Un elemento esencial para entender la importancia de la historia en la conformación y sustentación de las diversas identidades que coexisten en el Cuerpo de Ejército de Euzkadi fueron los nombres de sus batallones. Aunque los batallones socialistas, republicanos, anarquistas o comunistas tenían una denominación que hacía referencia a personajes históricos actuales (Rosa Luxemburgo, Buenaventura Durruti, Fermín y Galán, Sacco y Vanzetti, Isaac Puente, Martínez Aragón, Enrico Malatesta…), esto respondía más en su contexto histórico a un homenaje de sus mártires, tratado en el último punto de este trabajo, o a sus grandes teóricos políticos. Sin embargo, en los batallones nacionalistas vascos se añadió a la martirología y culto a sus teóricos el nombre de diferentes sucesos, lugares o construcciones medievales del pasado importantes para los jeltzales. Así encontramos entre sus nombres los episodios históricos, verídicos o inventados pero que conformaban el horizonte identitario de aquellas personas, relacionados con los enfrentamientos bélicos de las tropas bizkainas o navarras ante la invasión de los ejércitos castellanos: Padura/Arrigorriaga, Gordexola, Otxandiano, Mungia o Amayur. Por ejemplo, el periódico jeltzale por excelencia, Euzkadi, presentaba una sección titulada Efemérides Patrióticas y comentaba lo siguiente respecto al 467 aniversario de la batalla de Mungia durante la última contienda civil:

“Que nuestros gudaris tengan los ojos fijos y el pensamiento puesto en el heroico proceder de nuestros mayores que en el año 1470 escribieron una de las más brillantes páginas de nuestra historia patria. Y con ello, fuerte el brazo y animosos todos para la lucha, con la ayuda de Jaungoikua, de Euzkadi eterno Señor, lograremos demostrar que los gudaris del siglo XX son dignos sucesores y saben honrar la memoria de aquellos esforzados vascos que derrotaron al enemigo sobre los campos de Mungia.”
(Euzkadi, 24/07/1937).

Otros batallones conformados por miembros del Partido Nacionalista Vasco (PNV) harían referencia a construcciones defensivas medievales del País Vasco con especial significación para la ideología nacionalista (Muñatones, Martiartu, Avellaneda, Aralar) o episodios históricos que muestran el carácter subversivo de los bizkainos ante las pretensiones del poder centralizador de la corona española (Rebelión de la Sal). Esta diferencia entre los batallones de conjunción republicano-socialistas frente a los nacionalistas vascos viene a mostrar la importancia que juega la historia en la conformación de la identidad nacional, una historia que puede ser inventada o reinterpretada pero que adquiere especial significación en las ideologías nacionalistas que requieren de ella para la construcción de una nación y de un sentimiento de pertenencia a ésta (Anderson, 1993; Hobsbawm y Ranger, 2002).

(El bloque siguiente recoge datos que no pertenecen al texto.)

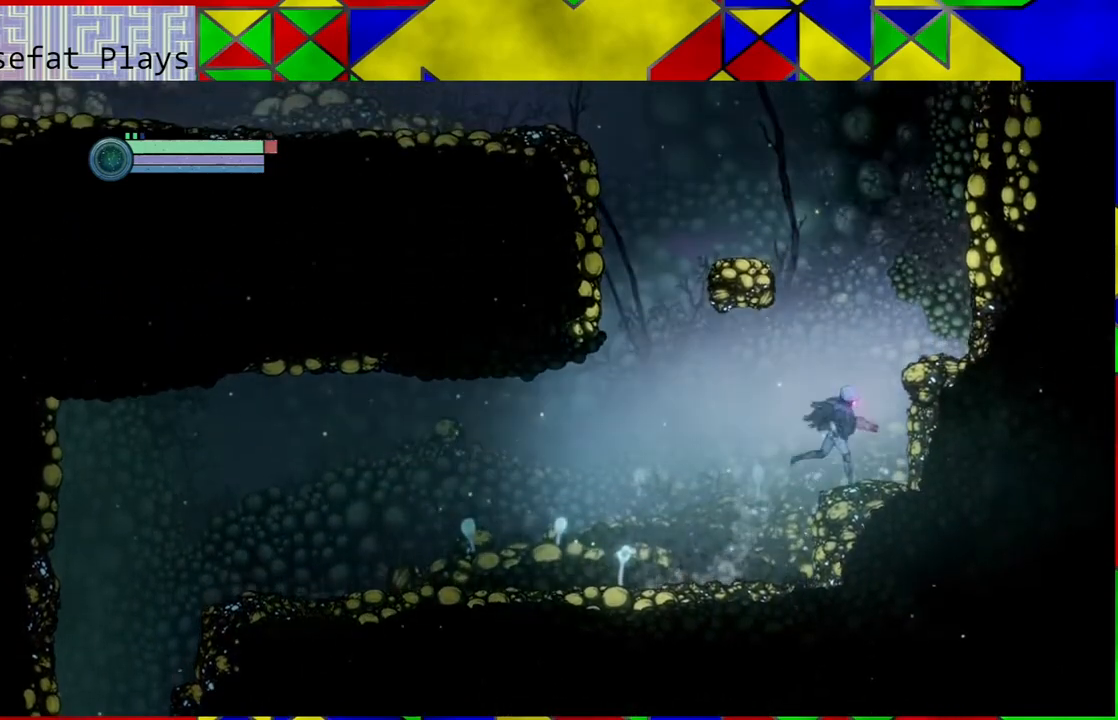
{"buttons": [], "left_stick": "center", "right_stick": "center", "events": [[267, "B", "up"], [483, "left_stick", "center"]]}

Lejos de los nombres de los batallones, que indican una preeminencia de los nacionalistas vascos por el empleo de la historia, sus compañeros de armas también harían uso del pasado para alentar a sus hombres. Por ejemplo, en una alocución del General Miaja a los vizcaínos se alude al sitio de Bilbao, acaecido unos 100 años antes, en el que se expresó lo siguiente:

“darles aliento en la pelea, que tengo la seguridad de que descendiendo de los que lucharon contra Zumalacárregui por la libertad, no teméis las balondradas lanzadas en su proclama por el general faccioso Mola”
(El Liberal, 09/04/1937).

Se recurría así a la profusión y consolidación del mito de la ciudad liberal e invicta de Bilbao que ya se enfrentó contra el tradicionalismo, suceso histórico que en la época presentaba un gran calado social e identitario manifestado en la conmemoración anual del suceso analizado por Luis Castell (Castell, 2012).

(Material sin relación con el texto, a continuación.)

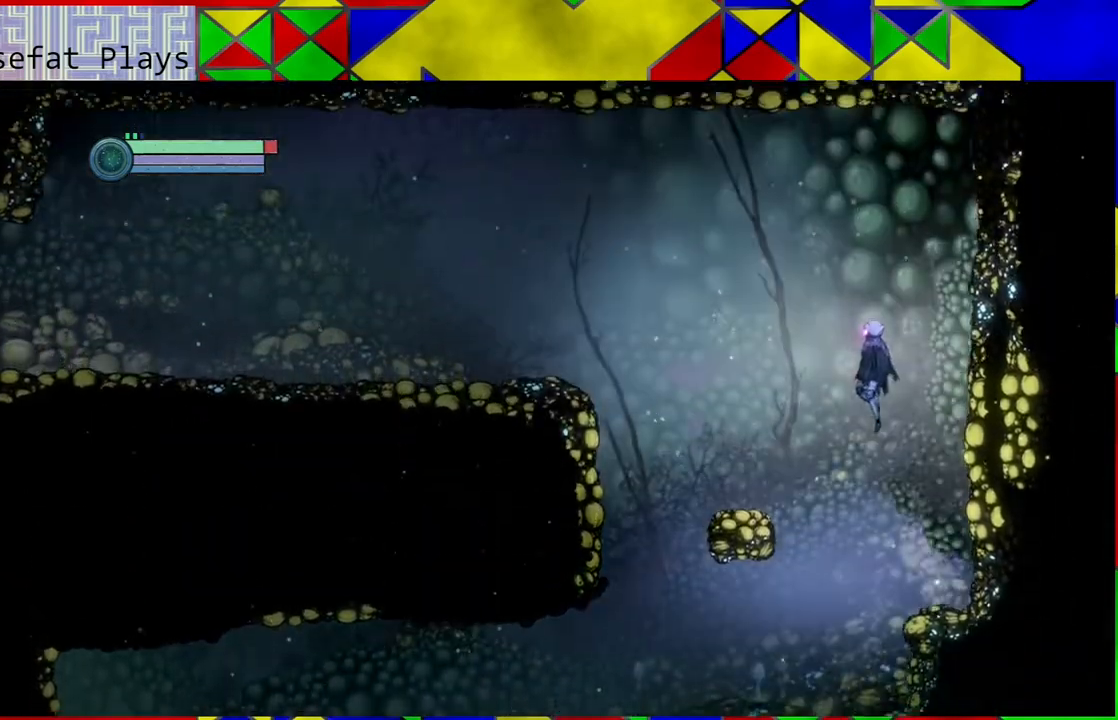
{"buttons": [], "left_stick": "center", "right_stick": "center", "events": [[100, "B", "up"], [500, "left_stick", "center"]]}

Gudaris asistiendo a una misa de campaña

Gudaris asistiendo a una misa de campaña en el caserío Alipasua de Berriatua, Markina (Bizkaia), invierno 1936-37
Fotografía de Chim (David Seymour)
Fotografía en: http://laimagendelsiglo.
blogspot.com.es

La historia y las fechas dan lugar a una serie de prácticas colectivas, “actos pautados, repetitivos, que cohesionan y vertebran al grupo” (Aguirre, 1999), que también juegan un papel fundamental a la hora de conformar y sustentar las diferentes identidades que coexistieron en el ejército vasco: conmemoraciones, concentraciones… En este caso también el nacionalismo vasco destacó en comparación con sus compañeros de armas. El periódico Euzkadi y La Tarde reproducen numerosas noticias que aluden a prácticas colectivas católicas (misas, funerales y procesiones) o las concentraciones propias del nacionalismo vasco (Aberri Eguna) que vienen a mostrar la importancia del componente católico en el País Vasco frente a otras partes de la República Española. A las prácticas colectivas católicas mencionadas se sumaría la celebración de la Navidad y la Semana Santa. En lo que concierne a los soldados republicano-izquierdistas el componente católico no jugó un papel tan importante pero no por ello dejaron de celebrar, por ejemplo, la conmemoración del uno de mayo o del 14 de abril de 1931.

4. El lenguaje

La cuestión lingüística es considerada un referente identitario esencial, ya que el lenguaje es un sistema de comunicación entre los seres humanos que “implica el empleo de signos, señales, sonidos, símbolos, estructuras pronunciadas. Entre los animales por ejemplo, también hay un sistema de lenguaje, sin embargo la diferencia sustancial entre la comunicación de los animales y la del ser humano es la capacidad por parte del ser humano de producir e incrementar los artificios racionales que mejoren la capacidad de comunicación entre los seres humanos” (Zuñiga, 2010). En esta definición hay que destacar dos elementos: la comunicación interna/externa del grupo y la creación de un entramado simbólico. Las comunidades van generando un lenguaje escrito, hablado y gestual para la interacción de los miembros del grupo tanto de forma interna como externa que condiciona el ser de cada individuo, creando un entramado simbólico que se expresa en elementos como la narración, la poesía o la música.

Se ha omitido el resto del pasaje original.